Some consumers may say: “What’s wrong with music becoming cheaper – it’s better for us isn’t it”? Well, first of all, it does seem like people were largely happy to pay $0.99/track, because otherwise Apple wouldn’t have 66-70% of the marketshare…unless that can be explained simply by how great iTunes is. So Amazon certainly doesn’t HELP us producers by doing this. Secondly, most music is already produced at a loss to the producers, and further undermining budgets by such a large margin might make the bottom fall out, literally. I sincerely believe that many labels will be forced to throw in the towel of producing great music having to try to recoup costs at 70% (what they are paid) of $0.69 per track (=$0.476). It will mean that niche music, such as jazz, will be even further under threat, because there is no proof at all that Amazon will INCREASE the market by lowering the price. We don’t believe they will, because there are already services out there that are cheaper than iTunes, and they don’t seem to be gaining in marketshare.

And, in a strategic sense, that is what a company like Amazon – who is a major player – ought to consider when they make a move like this: What effect will this have on the overall market AFTER we win our market share. And also – what effect will this have on our partners who produce this music?

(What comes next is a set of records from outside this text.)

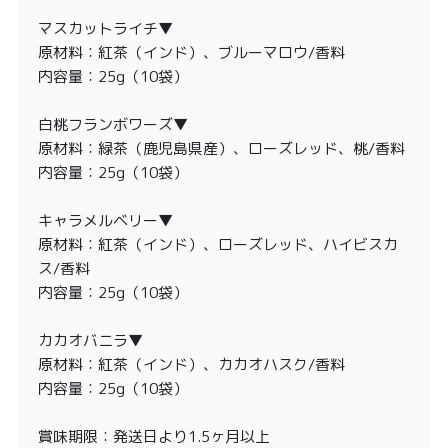
マスカットライチ▼
原材料：紅茶（インド）、ブルーマロウ/香料
内容量：25g（10袋）
白桃フランボワーズ▼
原材料：緑茶（鹿児島県産）、ローズレッド、桃/香料
内容量：25g（10袋）
キャラメルベリー▼
原材料：紅茶（インド）、ローズレッド、ハイビスカ
ス/香料
内容量：25g（10袋）
カカオバニラ▼
原材料：紅茶（インド）、カカオハスク/香料
内容量：25g（10袋）
賞味期限：発送日より1.5ヶ月以上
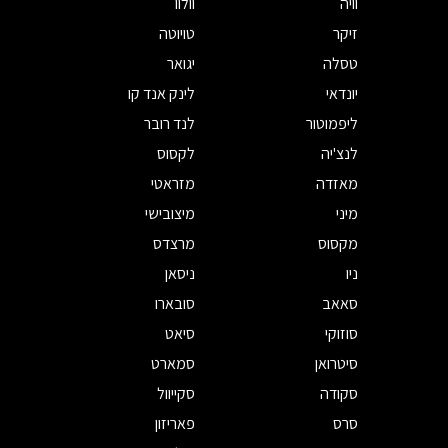
וויה
וולוו
זיקר
טויוטה
טסלה
יגואר
יונדאי
לינק אנד קו
ליפמוטור
לנד רובר
לנצ'יה
לקסוס
מאזדה
מזראטי
מיני
מיצובישי
מקסוס
מרצדס
ניו
ניסאן
סאאב
סובארו
סוזוקי
סיאט
סיטרואן
סמארט
סקודה
סקייוול
סרס
פאריזון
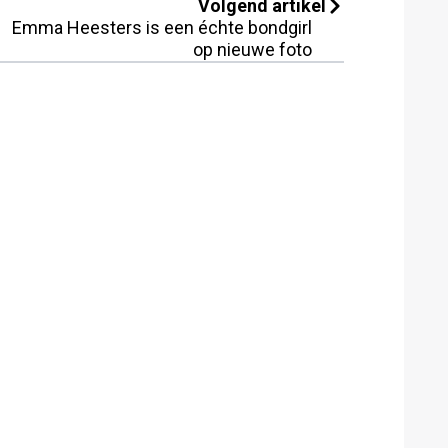
Volgend artikel
Emma Heesters is een échte bondgirl
op nieuwe foto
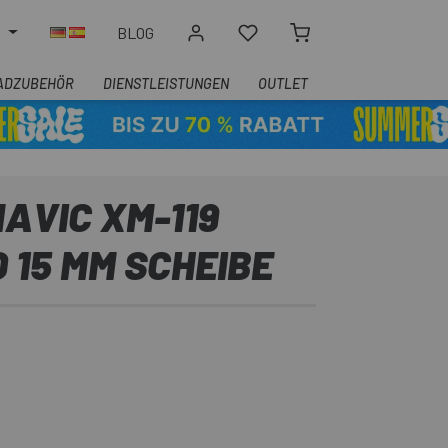
N
BLOG
ADZUBEHÖR
DIENSTLEISTUNGEN
OUTLET
MAVIC XM-119
 15 MM SCHEIBE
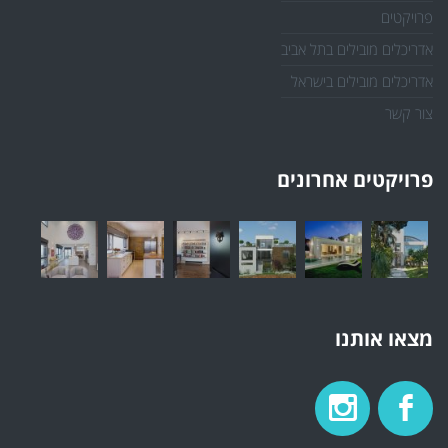
פרויקטים
אדריכלים מובילים בתל אביב
אדריכלים מובילים בישראל
צור קשר
פרויקטים אחרונים
מצאו אותנו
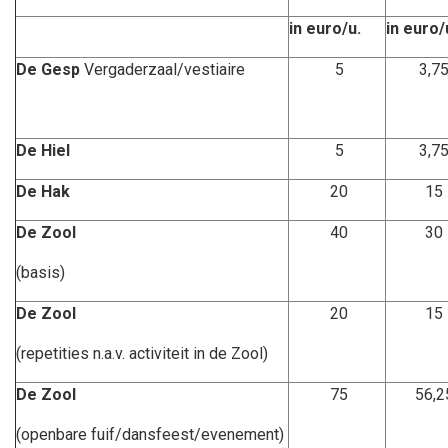
in euro/u.
in euro/
De Gesp
Vergaderzaal/vestiaire
5
3,7
De Hiel
5
3,7
De Hak
20
15
De Zool
40
30
(basis)
De Zool
20
15
(repetities n.a.v. activiteit in de Zool)
De Zool
75
56,2
(openbare fuif/dansfeest/evenement)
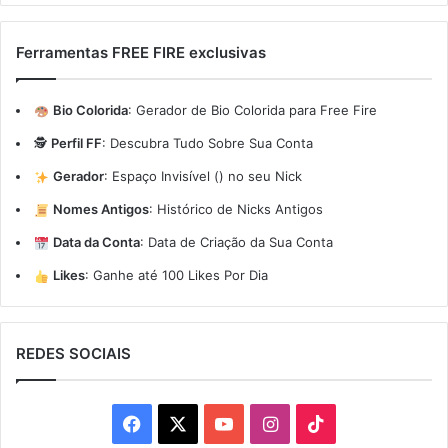
Ferramentas FREE FIRE exclusivas
Bio Colorida
:
Gerador de Bio Colorida para Free Fire
🕵️
Perfil FF
:
Descubra Tudo Sobre Sua Conta
Gerador
:
Espaço Invisível (ㅤ) no seu Nick
Nomes Antigos
:
Histórico de Nicks Antigos
Data da Conta
:
Data de Criação da Sua Conta
Likes
:
Ganhe até 100 Likes Por Dia
REDES SOCIAIS
Facebook
X
YouTube
Instagram
TikTok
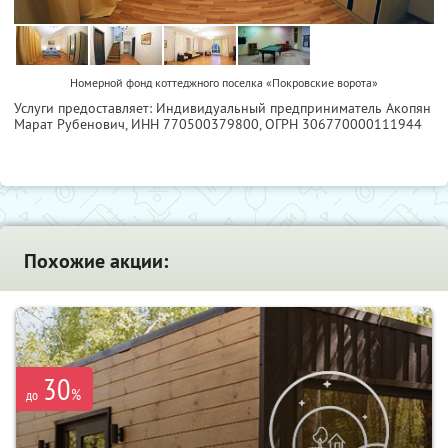
Номерной фонд коттеджного поселка «Покровские ворота»
Услуги предоставляет: Индивидуальный предприниматель Акопян
Марат Рубенович,
ИНН 770500379800
, ОГРН 306770000111944
Похожие акции:
30
%
до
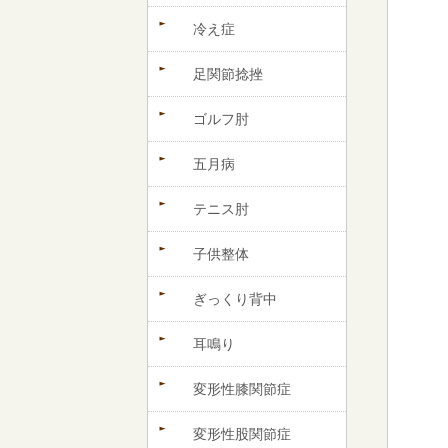
冷え症
足関節捻挫
ゴルフ肘
五月病
テニス肘
子供整体
ぎっくり背中
耳鳴り
変形性膝関節症
変形性股関節症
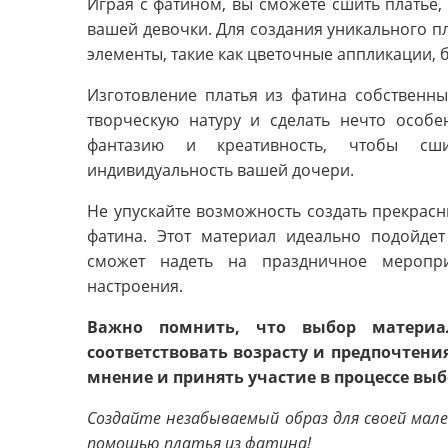
Играя с фатином, вы сможете сшить платье,
вашей девочки. Для создания уникального п
элементы, такие как цветочные аппликации, 
Изготовление платья из фатина собственн
творческую натуру и сделать нечто особе
фантазию и креативность, чтобы сши
индивидуальность вашей дочери.
Не упускайте возможность создать прекрас
фатина. Этот материал идеально подойде
сможет надеть на праздничное меропр
настроения.
Важно помнить, что выбор матери
соответствовать возрасту и предпочтени
мнение и принять участие в процессе выб
Создайте незабываемый образ для своей мале
помощью платья из фатина!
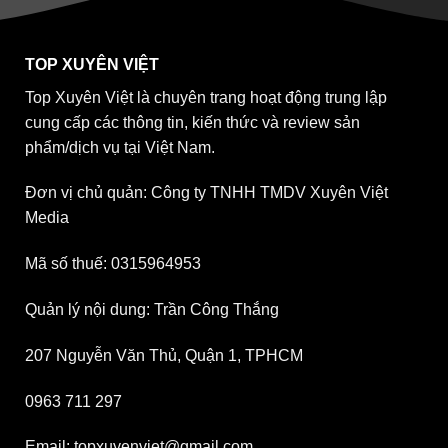
TOP XUYÊN VIỆT
Top Xuyên Việt là chuyên trang hoạt động trung lập
cung cấp các thông tin, kiến thức và review sản
phẩm/dịch vụ tại Việt Nam.
Đơn vị chủ quản: Công ty TNHH TMDV Xuyên Việt
Media
Mã số thuế: 0315964953
Quản lý nội dung: Trần Công Thắng
207 Nguyễn Văn Thủ, Quận 1, TPHCM
0963 711 297
Email: topxuyenviet@gmail.com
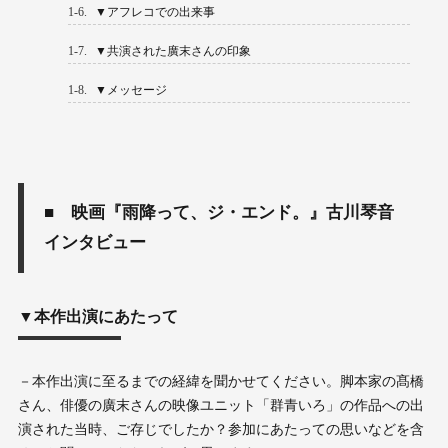
1-6.
▼アフレコでの出来事
1-7.
▼共演された廣末さんの印象
1-8.
▼メッセージ
■ 映画『雨降って、ジ・エンド。』古川琴音
インタビュー
▼本作出演にあたって
－本作出演に至るまでの経緯を聞かせてください。脚本家の髙橋
さん、俳優の廣末さんの映像ユニット「群青いろ」の作品への出
演された当時、ご存じでしたか？参加にあたっての思いなどを含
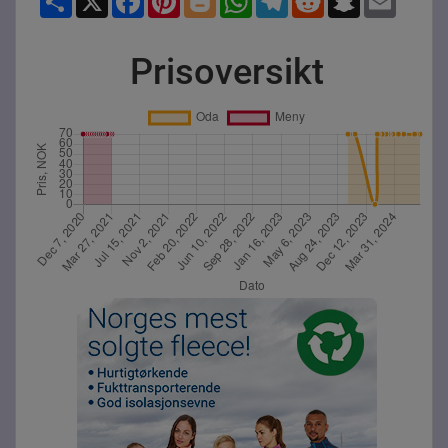
Prisoversikt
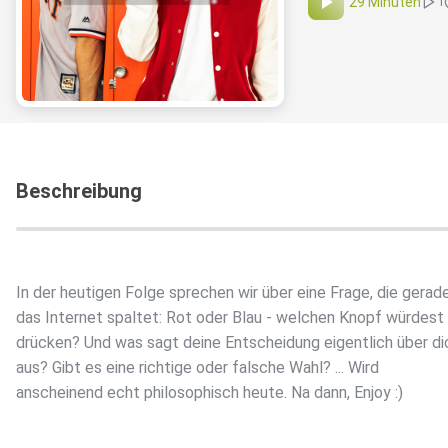
29 Minuten
1
Beschreibung
In der heutigen Folge sprechen wir über eine Frage, die gerad
das Internet spaltet: Rot oder Blau - welchen Knopf würdest
drücken? Und was sagt deine Entscheidung eigentlich über di
aus? Gibt es eine richtige oder falsche Wahl? ... Wird
anscheinend echt philosophisch heute. Na dann, Enjoy :)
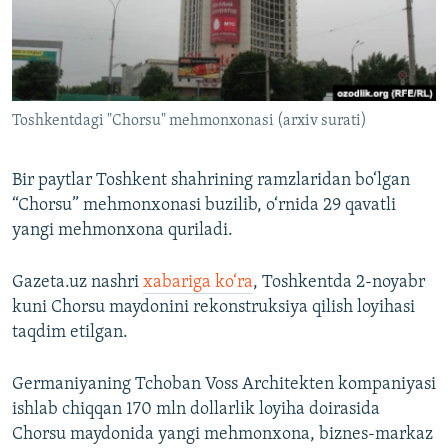
Toshkentdagi "Chorsu" mehmonxonasi (arxiv surati)
Bir paytlar Toshkent shahrining ramzlaridan bo‘lgan
“Chorsu” mehmonxonasi buzilib, o‘rnida 29 qavatli
yangi mehmonxona quriladi.
Gazeta.uz nashri
xabariga ko‘ra
, Toshkentda 2-noyabr
kuni Chorsu maydonini rekonstruksiya qilish loyihasi
taqdim etilgan.
Germaniyaning Tchoban Voss Architekten kompaniyasi
ishlab chiqqan 170 mln dollarlik loyiha doirasida
Chorsu maydonida yangi mehmonxona, biznes-markaz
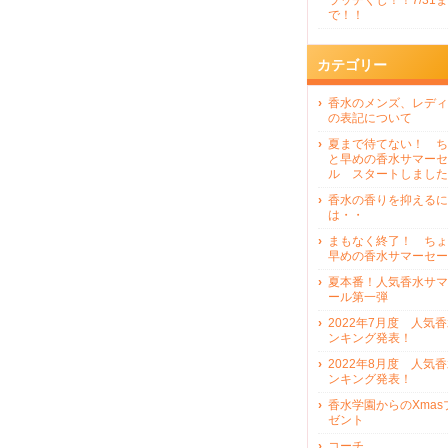
ラッチくじ！！7/31ま
で！！
カテゴリー
香水のメンズ、レディ
の表記について
夏まで待てない！ ち
と早めの香水サマーセ
ル スタートしました
香水の香りを抑えるに
は・・
まもなく終了！ ちょ
早めの香水サマーセー
夏本番！人気香水サマ
ール第一弾
2022年7月度 人気
ンキング発表！
2022年8月度 人気
ンキング発表！
香水学園からのXmas
ゼント
コーチ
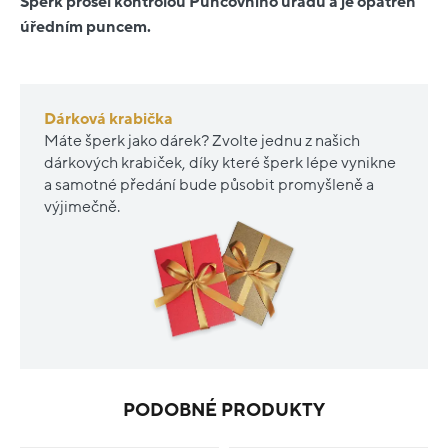
Šperk prošel kontrolou Puncovního úřadu a je opatřen
úředním puncem.
Dárková krabička
Máte šperk jako dárek? Zvolte jednu z našich
dárkových krabiček, díky které šperk lépe vynikne
a samotné předání bude působit promyšleně a
výjimečně.
PODOBNÉ PRODUKTY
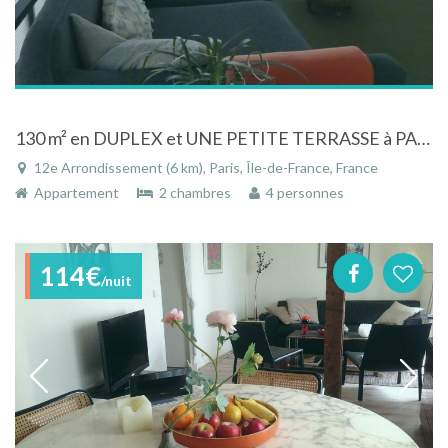
130 m² en DUPLEX et UNE PETITE TERRASSE à PARIS 12ème (DAUMESNIL)
12e Arrondissement (6 km), Paris, Île-de-France, France
Appartement
2 chambres
4 personnes
114€
/nuit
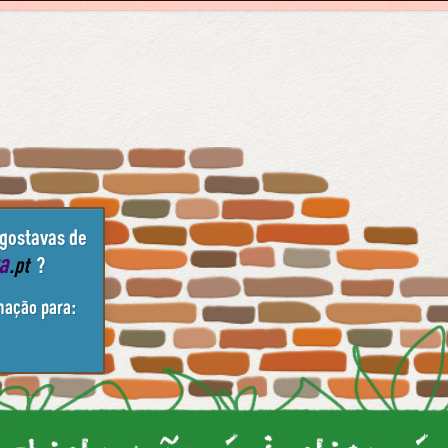
 gostavas de
ta
.pt
?
mação para:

They’ve probably considered this, because they aren’t stupid. And our feeling is that they’ve decided that music – a product that everybody consumes and which will always thrive and be popular – shall be their loss leader to regain traction serving peoples digital needs. The world is increasingly digital, less and less physical, and Amazon is under threat since their bread and butter is physical. Who buys DVD’s these days with Netflix doing so well? And the Kindle clearly is too limited to compete with the iPad even as a reader….anybody who doubts this just ought to purchase Al Gore’s book “Our Choice” to witness what an iPad can do to the future of what a book will be, versus what the current iteration of Kindle can do. It’s no contest. And that’s why, we believe, that Amazon is resorting to desperate, and rather cynical, measures such as attempting to finance their marketing campaigns on the backs of artists and producers of music.

We will not be selling our digital downloads through Amazon, but will continue to sell through iTunes and our own webshop. We hope other producers of music will help send a clear message to Amazon that this strategy of theirs is unacceptable to us by also refusing to sell through their store! And we also hope you will leave your comments, and let us know if you agree with our thoughts, or if we ought to rethink this position?

UPDATE: Here’s a story from Digital Music News” on the same issue. Click here to read it.

P.S: Click here to find another proof that Apple is thinking about music in ways that doesn’t only address price – but also quality. Click here to read more background on that story.

UPDATE 2: There are now numbers to support that digital music is going UP in revenue. The moment this happened seems to coincide with when iTunes brought The Beatles into the store. Read the whole story here. It’s not surprising that The Beatles would be a success story for digital music sales & iTunes, but it shows, again, the shrewdness with which Apple plugs peoples excitement for great music to bring about the digital revolution. They didn’t lower the price, saying “this sucks so we want you to pay little to nothing for it”, they instead said “now the place to get the most popular group in the history of music is via digital download”. And, once again – it worked!